Just four weeks after finishing an eight-month course of chemotherapy and radiation, she ran the 2016 Bolder Boulder. Then a couple months later she rode in her first Courage Classic, raising more than $6,000.

Her freshman year at Boulder High, she rode every race with the school’s mountain biking team. That summer, she rode in her second Courage Classic and was the seventh highest fundraiser.

Late in the summer of 2017, her cancer came back, this time as a tumor in her lung.

On the first day of her sophomore year, she was in surgery getting her second port placed for chemotherapy. Through treatment, she competed in every race with her mountain biking team, but had to skip the state championship because of a low platelet count.

She finished her sophomore year with surgery to remove the last of the tumor, and rode in her third Courage Classic that summer. She was the ride’s fifth highest fundraiser.

She was cancer-free last year, her junior year, and continued racing as the mountain bike team’s co-captain.

In late May, the cancer again came back. A routine scan showed two tumors in her lymph nodes in the blood vessels near her lungs and above her heart. She had surgery in June to place a chemotherapy port, her third port and sixth surgery.

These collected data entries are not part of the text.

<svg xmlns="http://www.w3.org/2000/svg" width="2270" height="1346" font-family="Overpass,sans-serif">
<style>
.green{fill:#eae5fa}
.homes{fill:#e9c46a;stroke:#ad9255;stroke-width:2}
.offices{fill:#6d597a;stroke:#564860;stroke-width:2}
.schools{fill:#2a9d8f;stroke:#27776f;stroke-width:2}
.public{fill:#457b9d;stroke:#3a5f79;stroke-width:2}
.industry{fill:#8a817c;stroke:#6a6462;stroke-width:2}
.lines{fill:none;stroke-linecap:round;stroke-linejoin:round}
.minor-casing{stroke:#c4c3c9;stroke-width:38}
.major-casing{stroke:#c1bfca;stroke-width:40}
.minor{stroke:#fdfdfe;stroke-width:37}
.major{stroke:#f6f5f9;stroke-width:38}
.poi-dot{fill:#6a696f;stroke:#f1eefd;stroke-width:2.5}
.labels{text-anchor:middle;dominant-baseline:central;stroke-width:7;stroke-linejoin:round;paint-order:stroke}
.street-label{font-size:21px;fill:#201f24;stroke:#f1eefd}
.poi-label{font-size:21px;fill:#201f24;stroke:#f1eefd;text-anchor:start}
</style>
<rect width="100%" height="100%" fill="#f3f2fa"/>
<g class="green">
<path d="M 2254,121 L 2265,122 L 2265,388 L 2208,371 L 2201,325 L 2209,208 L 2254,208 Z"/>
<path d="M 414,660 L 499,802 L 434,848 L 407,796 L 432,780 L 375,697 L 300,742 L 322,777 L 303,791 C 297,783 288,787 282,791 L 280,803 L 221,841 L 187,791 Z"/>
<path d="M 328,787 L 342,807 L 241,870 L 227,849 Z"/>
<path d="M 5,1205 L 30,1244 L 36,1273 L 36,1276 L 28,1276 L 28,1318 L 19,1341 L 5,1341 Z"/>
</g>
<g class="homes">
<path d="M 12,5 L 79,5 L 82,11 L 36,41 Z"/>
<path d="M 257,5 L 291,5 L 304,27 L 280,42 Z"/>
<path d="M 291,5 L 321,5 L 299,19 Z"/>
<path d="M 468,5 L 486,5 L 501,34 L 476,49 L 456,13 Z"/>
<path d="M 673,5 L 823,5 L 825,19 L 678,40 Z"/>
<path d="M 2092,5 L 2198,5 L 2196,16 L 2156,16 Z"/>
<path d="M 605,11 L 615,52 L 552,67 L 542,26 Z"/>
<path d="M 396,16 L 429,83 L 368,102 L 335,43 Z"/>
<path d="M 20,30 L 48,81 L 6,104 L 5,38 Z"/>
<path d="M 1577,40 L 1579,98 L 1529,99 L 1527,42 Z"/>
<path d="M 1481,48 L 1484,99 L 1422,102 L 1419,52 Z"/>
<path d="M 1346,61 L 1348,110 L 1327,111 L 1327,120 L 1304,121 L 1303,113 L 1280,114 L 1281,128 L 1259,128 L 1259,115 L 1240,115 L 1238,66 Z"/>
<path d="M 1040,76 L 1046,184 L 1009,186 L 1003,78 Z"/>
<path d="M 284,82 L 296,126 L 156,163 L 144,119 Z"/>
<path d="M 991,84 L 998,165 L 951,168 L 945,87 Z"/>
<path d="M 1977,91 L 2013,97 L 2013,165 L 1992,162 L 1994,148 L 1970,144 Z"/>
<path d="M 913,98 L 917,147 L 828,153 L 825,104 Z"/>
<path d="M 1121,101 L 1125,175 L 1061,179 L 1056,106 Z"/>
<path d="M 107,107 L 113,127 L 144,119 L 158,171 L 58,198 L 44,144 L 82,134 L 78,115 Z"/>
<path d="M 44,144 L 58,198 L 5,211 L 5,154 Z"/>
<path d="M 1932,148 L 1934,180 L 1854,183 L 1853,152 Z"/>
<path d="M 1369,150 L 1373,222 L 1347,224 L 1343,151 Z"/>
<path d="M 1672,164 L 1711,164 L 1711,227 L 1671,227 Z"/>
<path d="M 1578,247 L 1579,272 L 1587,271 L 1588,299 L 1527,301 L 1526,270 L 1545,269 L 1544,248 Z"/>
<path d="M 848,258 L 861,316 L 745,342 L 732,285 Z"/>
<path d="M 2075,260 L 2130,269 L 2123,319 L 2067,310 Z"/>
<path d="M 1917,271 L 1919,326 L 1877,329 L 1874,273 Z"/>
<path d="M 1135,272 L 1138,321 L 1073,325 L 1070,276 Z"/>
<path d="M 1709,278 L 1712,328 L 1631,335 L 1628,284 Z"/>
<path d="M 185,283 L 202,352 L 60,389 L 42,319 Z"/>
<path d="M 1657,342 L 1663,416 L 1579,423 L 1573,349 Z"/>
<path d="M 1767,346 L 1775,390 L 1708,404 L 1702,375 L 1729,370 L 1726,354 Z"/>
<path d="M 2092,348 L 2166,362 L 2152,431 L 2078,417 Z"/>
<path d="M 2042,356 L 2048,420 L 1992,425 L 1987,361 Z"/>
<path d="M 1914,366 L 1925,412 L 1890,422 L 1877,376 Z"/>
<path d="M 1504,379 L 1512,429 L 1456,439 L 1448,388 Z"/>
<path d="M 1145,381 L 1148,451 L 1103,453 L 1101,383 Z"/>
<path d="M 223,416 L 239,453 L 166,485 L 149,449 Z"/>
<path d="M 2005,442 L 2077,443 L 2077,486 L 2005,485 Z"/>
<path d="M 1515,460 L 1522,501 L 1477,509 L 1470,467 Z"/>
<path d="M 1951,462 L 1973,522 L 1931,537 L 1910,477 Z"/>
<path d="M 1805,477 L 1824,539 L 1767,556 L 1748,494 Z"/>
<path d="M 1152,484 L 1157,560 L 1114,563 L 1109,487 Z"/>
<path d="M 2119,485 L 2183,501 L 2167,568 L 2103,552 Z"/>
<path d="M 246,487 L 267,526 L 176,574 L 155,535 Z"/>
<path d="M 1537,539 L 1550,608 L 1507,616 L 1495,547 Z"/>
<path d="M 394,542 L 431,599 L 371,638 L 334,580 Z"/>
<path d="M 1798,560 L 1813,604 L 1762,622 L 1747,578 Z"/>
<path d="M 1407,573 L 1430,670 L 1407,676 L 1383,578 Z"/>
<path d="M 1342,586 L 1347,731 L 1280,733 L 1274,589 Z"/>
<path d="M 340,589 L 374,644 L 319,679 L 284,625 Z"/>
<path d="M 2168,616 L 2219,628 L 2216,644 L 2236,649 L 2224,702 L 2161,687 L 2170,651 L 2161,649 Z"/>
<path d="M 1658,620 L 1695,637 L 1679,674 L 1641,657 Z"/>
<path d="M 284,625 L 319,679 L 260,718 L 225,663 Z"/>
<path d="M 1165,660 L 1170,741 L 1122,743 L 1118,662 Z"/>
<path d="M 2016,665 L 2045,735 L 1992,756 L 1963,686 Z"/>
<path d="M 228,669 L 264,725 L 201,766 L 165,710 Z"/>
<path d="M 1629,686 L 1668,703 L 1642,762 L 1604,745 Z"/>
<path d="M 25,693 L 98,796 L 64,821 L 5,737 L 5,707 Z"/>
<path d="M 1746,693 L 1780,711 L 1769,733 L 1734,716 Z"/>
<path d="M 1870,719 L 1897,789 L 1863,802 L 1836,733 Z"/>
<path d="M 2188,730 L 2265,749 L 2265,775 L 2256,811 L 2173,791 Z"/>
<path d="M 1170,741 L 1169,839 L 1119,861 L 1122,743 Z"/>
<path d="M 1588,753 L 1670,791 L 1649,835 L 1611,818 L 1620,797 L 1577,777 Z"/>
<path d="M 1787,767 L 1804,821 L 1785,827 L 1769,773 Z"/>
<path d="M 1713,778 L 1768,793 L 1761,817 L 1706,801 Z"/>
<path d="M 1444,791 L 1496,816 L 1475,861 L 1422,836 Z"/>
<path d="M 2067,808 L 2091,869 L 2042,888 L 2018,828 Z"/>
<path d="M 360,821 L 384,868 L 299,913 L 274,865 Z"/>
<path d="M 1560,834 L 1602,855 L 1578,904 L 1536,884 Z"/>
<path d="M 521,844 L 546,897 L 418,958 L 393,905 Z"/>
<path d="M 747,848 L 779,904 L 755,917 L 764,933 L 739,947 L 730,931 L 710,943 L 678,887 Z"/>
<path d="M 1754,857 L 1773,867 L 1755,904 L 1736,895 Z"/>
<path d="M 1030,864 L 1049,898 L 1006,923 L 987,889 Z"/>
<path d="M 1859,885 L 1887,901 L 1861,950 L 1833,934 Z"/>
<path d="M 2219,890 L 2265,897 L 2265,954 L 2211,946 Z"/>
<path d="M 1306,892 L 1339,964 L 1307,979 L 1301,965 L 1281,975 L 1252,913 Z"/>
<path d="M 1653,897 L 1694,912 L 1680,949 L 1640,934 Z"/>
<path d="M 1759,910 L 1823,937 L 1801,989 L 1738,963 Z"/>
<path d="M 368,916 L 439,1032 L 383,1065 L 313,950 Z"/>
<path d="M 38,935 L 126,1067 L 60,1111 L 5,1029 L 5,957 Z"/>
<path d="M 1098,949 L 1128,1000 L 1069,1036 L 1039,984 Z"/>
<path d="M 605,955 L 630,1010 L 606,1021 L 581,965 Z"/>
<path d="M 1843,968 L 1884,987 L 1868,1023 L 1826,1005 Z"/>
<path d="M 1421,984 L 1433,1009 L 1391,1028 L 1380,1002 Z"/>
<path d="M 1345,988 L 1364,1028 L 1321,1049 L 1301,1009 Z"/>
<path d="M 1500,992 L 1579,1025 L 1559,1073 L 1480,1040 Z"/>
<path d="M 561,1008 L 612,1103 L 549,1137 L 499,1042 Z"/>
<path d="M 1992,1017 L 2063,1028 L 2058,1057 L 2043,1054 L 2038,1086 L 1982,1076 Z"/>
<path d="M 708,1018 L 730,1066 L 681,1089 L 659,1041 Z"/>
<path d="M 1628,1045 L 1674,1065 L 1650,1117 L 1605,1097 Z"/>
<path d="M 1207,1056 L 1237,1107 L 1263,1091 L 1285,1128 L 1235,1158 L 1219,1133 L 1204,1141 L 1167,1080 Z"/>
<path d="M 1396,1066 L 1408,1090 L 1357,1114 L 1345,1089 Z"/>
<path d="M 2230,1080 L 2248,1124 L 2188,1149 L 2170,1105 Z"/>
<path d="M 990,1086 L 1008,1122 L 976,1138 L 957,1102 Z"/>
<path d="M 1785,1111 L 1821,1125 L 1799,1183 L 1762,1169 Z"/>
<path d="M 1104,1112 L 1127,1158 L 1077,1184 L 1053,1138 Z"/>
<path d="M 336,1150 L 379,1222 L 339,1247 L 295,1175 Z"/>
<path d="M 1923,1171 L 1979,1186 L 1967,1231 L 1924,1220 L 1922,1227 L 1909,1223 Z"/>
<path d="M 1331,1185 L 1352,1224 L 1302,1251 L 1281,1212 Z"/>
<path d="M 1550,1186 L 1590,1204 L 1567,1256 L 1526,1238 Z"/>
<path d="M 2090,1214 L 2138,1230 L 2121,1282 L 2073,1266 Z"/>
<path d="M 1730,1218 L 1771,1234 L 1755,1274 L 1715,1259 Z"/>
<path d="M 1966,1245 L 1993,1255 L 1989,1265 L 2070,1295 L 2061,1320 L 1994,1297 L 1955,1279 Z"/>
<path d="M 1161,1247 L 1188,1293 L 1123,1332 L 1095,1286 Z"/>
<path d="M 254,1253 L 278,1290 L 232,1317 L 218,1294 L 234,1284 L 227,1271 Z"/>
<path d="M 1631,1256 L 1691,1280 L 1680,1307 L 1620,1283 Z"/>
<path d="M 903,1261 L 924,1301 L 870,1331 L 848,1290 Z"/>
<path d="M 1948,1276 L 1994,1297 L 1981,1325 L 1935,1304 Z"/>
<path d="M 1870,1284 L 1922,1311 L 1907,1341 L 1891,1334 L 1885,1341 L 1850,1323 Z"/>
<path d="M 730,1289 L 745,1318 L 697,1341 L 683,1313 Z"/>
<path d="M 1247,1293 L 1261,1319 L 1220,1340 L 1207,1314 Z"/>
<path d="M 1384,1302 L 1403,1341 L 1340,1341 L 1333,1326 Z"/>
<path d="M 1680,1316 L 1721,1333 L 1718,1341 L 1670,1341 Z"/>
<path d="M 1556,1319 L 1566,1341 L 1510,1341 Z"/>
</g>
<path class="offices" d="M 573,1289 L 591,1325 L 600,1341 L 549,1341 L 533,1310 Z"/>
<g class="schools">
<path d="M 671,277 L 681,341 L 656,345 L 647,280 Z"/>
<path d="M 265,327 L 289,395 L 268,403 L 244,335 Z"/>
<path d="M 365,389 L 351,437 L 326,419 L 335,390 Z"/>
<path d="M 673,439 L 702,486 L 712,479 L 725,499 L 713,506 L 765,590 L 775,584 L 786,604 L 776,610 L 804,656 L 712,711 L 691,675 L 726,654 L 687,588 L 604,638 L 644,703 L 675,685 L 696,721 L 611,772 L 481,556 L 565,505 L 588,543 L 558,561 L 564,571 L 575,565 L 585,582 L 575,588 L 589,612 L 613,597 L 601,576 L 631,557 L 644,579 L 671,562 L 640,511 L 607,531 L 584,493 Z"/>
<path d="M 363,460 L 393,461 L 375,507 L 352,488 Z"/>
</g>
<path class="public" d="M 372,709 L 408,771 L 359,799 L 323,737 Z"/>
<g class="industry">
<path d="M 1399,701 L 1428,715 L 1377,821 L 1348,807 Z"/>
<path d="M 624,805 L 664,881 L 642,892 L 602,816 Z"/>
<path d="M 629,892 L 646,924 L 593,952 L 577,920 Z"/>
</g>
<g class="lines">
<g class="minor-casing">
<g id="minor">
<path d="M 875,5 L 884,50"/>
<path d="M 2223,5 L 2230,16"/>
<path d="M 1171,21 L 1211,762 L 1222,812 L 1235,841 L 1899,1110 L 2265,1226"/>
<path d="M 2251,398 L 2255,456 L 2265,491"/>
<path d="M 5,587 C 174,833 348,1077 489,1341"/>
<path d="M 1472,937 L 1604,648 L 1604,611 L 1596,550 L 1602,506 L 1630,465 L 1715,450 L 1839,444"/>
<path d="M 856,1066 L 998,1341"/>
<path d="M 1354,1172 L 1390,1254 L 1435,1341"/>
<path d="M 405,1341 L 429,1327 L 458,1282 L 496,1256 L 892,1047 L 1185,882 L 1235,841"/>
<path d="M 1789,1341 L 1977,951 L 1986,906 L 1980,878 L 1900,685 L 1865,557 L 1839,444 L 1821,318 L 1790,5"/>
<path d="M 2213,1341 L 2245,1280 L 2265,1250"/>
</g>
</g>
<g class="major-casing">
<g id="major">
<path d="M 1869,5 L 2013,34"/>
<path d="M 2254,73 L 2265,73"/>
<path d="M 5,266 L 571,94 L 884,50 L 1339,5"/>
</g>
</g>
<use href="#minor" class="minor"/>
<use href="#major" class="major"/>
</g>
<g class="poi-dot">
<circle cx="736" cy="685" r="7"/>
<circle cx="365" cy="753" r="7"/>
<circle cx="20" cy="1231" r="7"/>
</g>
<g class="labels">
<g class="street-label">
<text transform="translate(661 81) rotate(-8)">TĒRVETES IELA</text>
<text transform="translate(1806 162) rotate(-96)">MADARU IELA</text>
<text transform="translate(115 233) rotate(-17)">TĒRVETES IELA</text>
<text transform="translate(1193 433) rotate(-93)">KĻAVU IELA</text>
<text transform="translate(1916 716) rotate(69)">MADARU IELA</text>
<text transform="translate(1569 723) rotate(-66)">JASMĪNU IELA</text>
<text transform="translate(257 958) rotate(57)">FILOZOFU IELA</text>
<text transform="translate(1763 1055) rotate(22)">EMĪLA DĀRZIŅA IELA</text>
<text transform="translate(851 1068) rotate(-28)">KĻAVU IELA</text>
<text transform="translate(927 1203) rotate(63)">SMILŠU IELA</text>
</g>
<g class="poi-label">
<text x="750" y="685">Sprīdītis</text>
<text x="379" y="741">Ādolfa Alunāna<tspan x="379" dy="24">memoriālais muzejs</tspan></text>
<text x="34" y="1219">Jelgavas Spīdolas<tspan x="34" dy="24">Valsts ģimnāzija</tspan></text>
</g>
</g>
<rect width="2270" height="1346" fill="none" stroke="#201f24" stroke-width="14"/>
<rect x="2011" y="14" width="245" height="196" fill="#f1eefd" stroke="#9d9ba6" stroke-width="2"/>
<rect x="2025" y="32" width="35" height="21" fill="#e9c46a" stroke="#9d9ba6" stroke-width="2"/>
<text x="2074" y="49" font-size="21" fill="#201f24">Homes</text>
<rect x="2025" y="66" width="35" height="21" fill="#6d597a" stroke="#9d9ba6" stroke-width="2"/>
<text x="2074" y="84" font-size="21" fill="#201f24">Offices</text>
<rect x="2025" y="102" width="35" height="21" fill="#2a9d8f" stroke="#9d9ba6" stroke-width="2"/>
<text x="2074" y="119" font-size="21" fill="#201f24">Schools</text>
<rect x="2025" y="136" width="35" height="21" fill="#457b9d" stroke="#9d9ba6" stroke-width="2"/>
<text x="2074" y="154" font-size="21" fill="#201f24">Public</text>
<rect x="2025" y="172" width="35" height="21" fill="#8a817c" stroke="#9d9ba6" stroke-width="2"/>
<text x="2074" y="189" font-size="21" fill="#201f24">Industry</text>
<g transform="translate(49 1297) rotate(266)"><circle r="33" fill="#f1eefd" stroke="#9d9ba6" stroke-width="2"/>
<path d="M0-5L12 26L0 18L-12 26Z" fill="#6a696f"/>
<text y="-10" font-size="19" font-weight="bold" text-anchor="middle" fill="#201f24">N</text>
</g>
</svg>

She’s now part of a clinical trial at Children’s Hospital that combines chemotherapy with a drug designed to inhibit the tumor’s ability to repair itself.

She was planning to ride the full 80-mile course before she relapsed. Now, after two rounds of chemo, she said she’s not sure if she will try the 40-mile course or stick to the shorter family ride. Either way, she’s determined to participate.

“I’ve been dealing with this so long, I’ve just learned to live with it and to live on even during chemotherapy,” she said. “I try to let it affect my life the least possible.”

Plus, she said, getting out for bike rides always makes her feel more energized.

“Whenever I come back from bike riding, I have a better day,” she said.